• **Aufgabe 1**
Wiederhole aus dem Text zur Gläubigerbenachteiligung wörtlich die Passage von „Bei der wirtschaftlichen“ bis „die übrigen Gläubiger.“.

Bei der wirtschaftlichen Gesamtbetrachtung wäre daher zugunsten aller Gläubiger nach Verwertung der M. straße infolge des Ausfalls des Beklagten bei der Veräußerung der …ein größerer Betrag zur Verfügung gestanden. Dieser dem Beklagten zugeflossene Betrag benachteiligte daher die übrigen Gläubiger.
An dieser rechtlichen Einschätzung vermag somit der Einwand des Beklagten, seine Forderungen seien durch Zwangssicherungshypotheken gesichert, nichts zu ändern, da jedenfalls die Zwangssicherungshypothek am Grundstück …wirtschaftlich wertlos war. Auch der Einwand des Beklagten, es liege keine Gläubigerbenachteiligung vor, weil das Grundstück wertausschöpfend belastet gewesen sei und daher ein Minus für die Gesamtheit der Gläubiger nicht bestehe, greift nicht durch. Denn eine neutrale und die Gläubiger nicht benachteiligende Ablösung eines Absonderungsrechts liegt vor, wenn die Zahlung nicht den Erlös überschreitet, den der Absonderungsberechtigte bei einer hypothetischen Verwertung der Sache oder Forderung hätte erzielen können (BGH 17.6.2004 IX ZR 124/03 Tz 23 ZIP 2004, 1509 = ZInsO 2004, 856 = NZI 2004, 492; BGH 6.4.2006 IX ZR 185/04 Tz 21 ZIP 2006, 1009 = ZInsO 2006, 544 = NZI 2006, 403; BGH 19.3.2009 IX ZR 39/08 Tz 13 ZIP 2009, 817 = ZInsO 2009, 828 = NZI 2009, 379; BGH 26.4.2012 IX ZR 67/09 Tz 32 NZI 2012, 667 = ZInsO 2012, 1429; Uhlenbruck/Borries/Hirte, 15. Aufl. 2019, InsO § 129 Rn. Randnummer 213). So stellt sich der Sachverhalt hier jedoch gerade nicht dar, weil bei hypothetischer Betrachtung der Beklagte mit seiner Forderung ausgefallen wäre.

• **Zu verwendende Einträge**
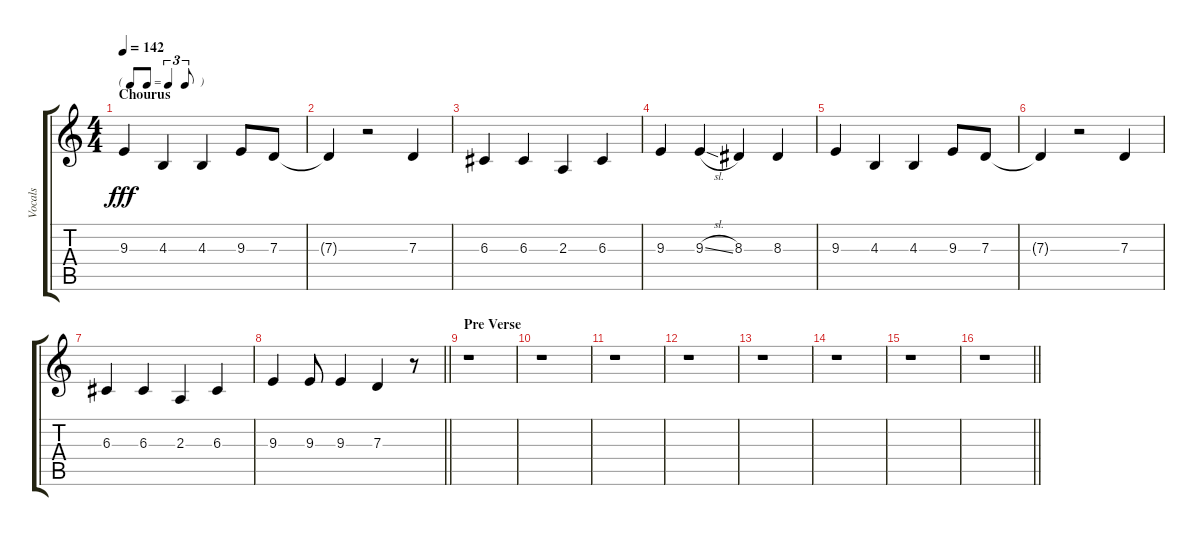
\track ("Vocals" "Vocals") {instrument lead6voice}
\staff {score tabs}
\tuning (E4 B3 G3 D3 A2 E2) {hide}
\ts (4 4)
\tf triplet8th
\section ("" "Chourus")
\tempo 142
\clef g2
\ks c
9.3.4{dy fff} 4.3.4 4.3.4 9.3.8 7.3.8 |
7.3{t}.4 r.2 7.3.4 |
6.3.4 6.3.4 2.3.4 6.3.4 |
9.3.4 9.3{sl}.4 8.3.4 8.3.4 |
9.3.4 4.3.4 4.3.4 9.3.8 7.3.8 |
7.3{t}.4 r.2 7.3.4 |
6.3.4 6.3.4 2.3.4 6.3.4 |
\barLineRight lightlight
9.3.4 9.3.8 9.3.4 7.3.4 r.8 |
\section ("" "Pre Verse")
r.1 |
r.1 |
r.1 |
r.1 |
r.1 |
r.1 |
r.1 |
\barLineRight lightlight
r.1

• **Aufgabe 2**
Formatiere die Zeilen aller Einträge als nummerierte Liste ohne Leerzeilen. Lass die Bilder in der Antwort weg.

• **Ergebnis 1**
Bei der wirtschaftlichen Gesamtbetrachtung wäre daher zugunsten aller Gläubiger nach Verwertung der M. straße infolge des Ausfalls des Beklagten bei der Veräußerung der …ein größerer Betrag zur Verfügung gestanden. Dieser dem Beklagten zugeflossene Betrag benachteiligte daher die übrigen Gläubiger.

• **Ergebnis 2**
1. \track ("Vocals" "Vocals") {instrument lead6voice}
2. \staff {score tabs}
3. \tuning (E4 B3 G3 D3 A2 E2) {hide}
4. \ts (4 4)
5. \tf triplet8th
6. \section ("" "Chourus")
7. \tempo 142
8. \clef g2
9. \ks c
10. 9.3.4{dy fff} 4.3.4 4.3.4 9.3.8 7.3.8 |
11. 7.3{t}.4 r.2 7.3.4 |
12. 6.3.4 6.3.4 2.3.4 6.3.4 |
13. 9.3.4 9.3{sl}.4 8.3.4 8.3.4 |
14. 9.3.4 4.3.4 4.3.4 9.3.8 7.3.8 |
15. 7.3{t}.4 r.2 7.3.4 |
16. 6.3.4 6.3.4 2.3.4 6.3.4 |
17. \barLineRight lightlight
18. 9.3.4 9.3.8 9.3.4 7.3.4 r.8 |
19. \section ("" "Pre Verse")
20. r.1 |
21. r.1 |
22. r.1 |
23. r.1 |
24. r.1 |
25. r.1 |
26. r.1 |
27. \barLineRight lightlight
28. r.1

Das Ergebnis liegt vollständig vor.